Bei Berg wiederum befanden sich zwanzig Personen, darunter ein Mann mit einem offenen Bauchschuss, der unversorgt war. Die schwer verletzten Männer lagen auf der Straße. Figl ließ die Unglücklichen ins Hainburger Krankenhaus und ins Wiener AKH bringen. Noch am nächsten Tag, als Figl über den Vorfall in der Regierungssitzung berichtete, war er von den Ereignissen mitgenommen: „. . . man muss wirklich starke Nerven haben, um das zu ertragen.“ Sein Landesamtsdirektor konnte bei den sowjetischen Behörden durchsetzen, dass die Tschechen diese Grausamkeit einstellten.
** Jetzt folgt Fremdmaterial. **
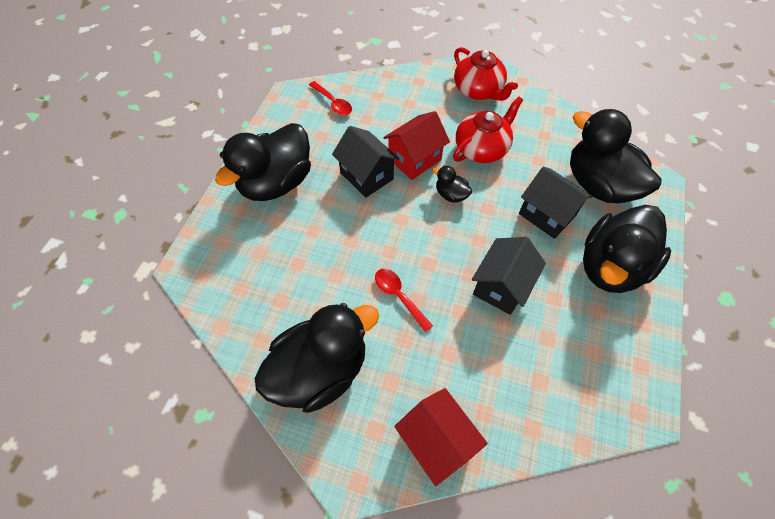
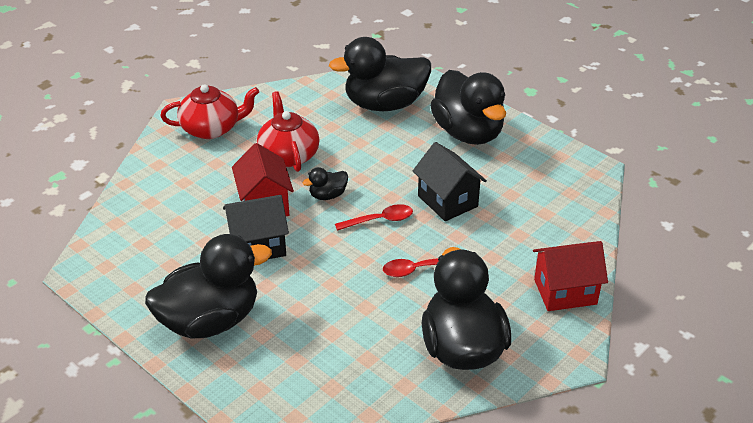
camera: 65 degrees left, 20 degrees down
black duck [215,123,311,201] -> black duck turned 90 degrees counterclockwise [145,234,272,339]
red spoon [309,81,352,115] -> red spoon moved to [335,204,413,231]
black house [519,166,593,239] -> none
Das tragische Intermezzo illustriert aber bereits, welch neue Schwierigkeiten auf Figl im Lauf dieses Jahres zukamen. Und zwar als Landeshauptmann von Niederösterreich: der altösterreichische Flüchtlingsstrom aus Böhmen und Mähren. Seit Mitte Mai 1945 hatte die Tschechoslowakei in großem Stil mit der Vertreibung der deutschsprachigen Bevölkerung begonnen, bewilligt von den Siegermächten. Tausende strömten über die Grenze.

Unter katastrophalen Umständen landeten im Jahr 1945 auf österreichischem Staatsgebiet rund zwei bis drei Millionen Nichtösterreicher: die Sudetendeutschen, Kriegsflüchtlinge, Zwangsarbeiter, Kriegsgefangene. Aber Österreich hatte für sie alle nicht genug zu essen. Viele reisten nur durch, andere blieben. Figl versuchte, den Flüchtlingsstrom einzudämmen: Man sollte nur die Deutschen aus der „Tschechei“ aufnehmen, die „Reichsdeutschen“ hingegen sollten auf deutschen Territorium Zuflucht suchen. Es blieb bei dem Versuch.